EXERCISE OBJECTIVE
Output every line below exactly, please, omitting pictures.

DATA BLOCK
►

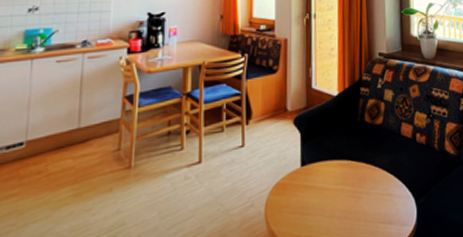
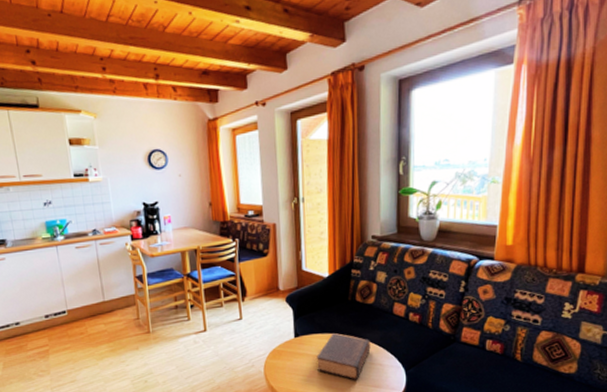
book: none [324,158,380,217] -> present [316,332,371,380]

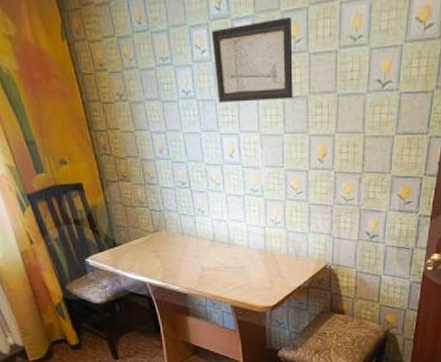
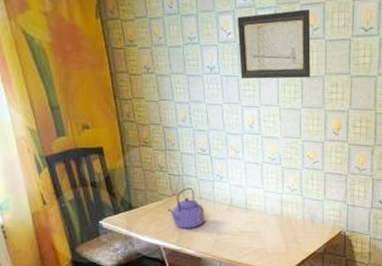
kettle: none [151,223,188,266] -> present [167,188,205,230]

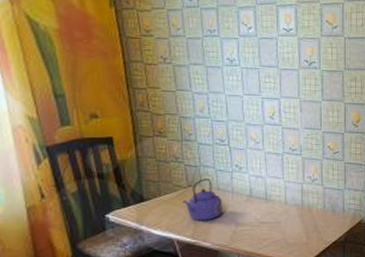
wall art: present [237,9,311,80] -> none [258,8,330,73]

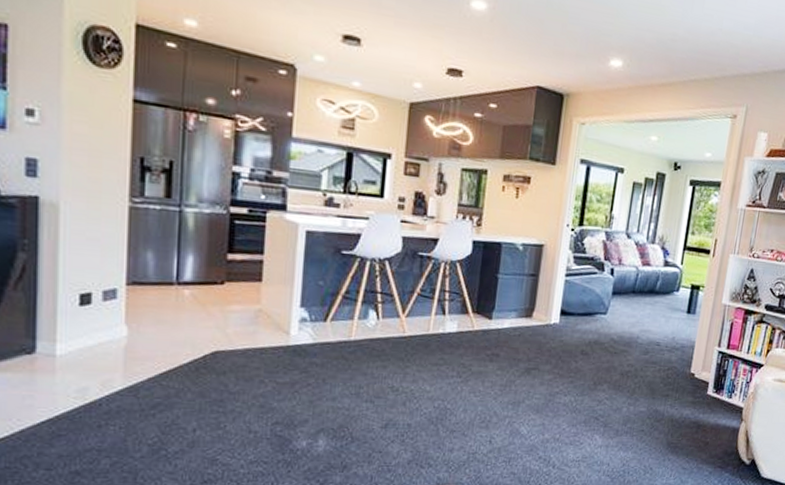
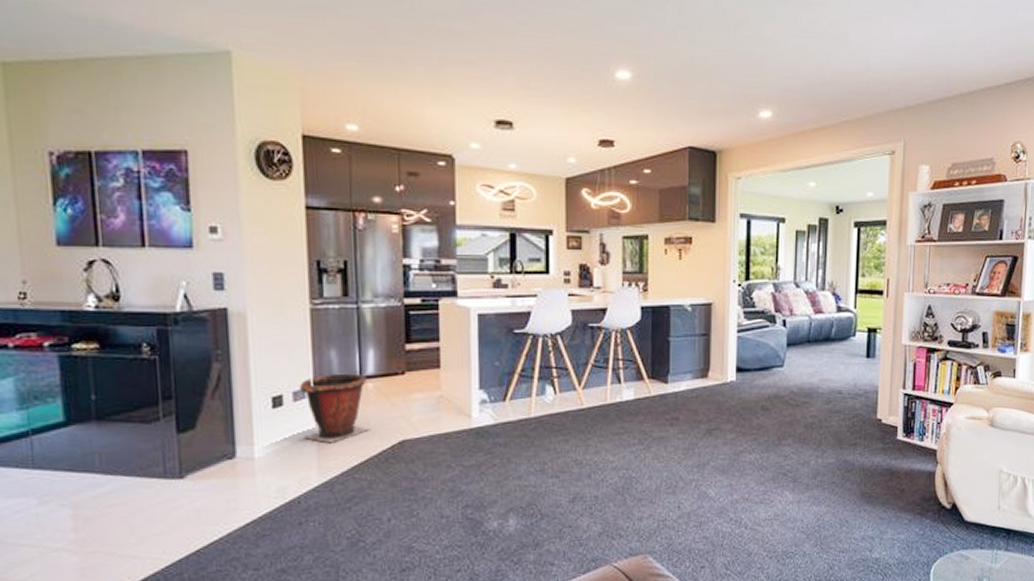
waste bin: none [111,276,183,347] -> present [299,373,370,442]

◄

RESPONSE
book: none [324,158,380,217] -> present [316,332,371,380]

kettle: none [151,223,188,266] -> present [167,188,205,230]

wall art: present [237,9,311,80] -> none [258,8,330,73]

waste bin: none [111,276,183,347] -> present [299,373,370,442]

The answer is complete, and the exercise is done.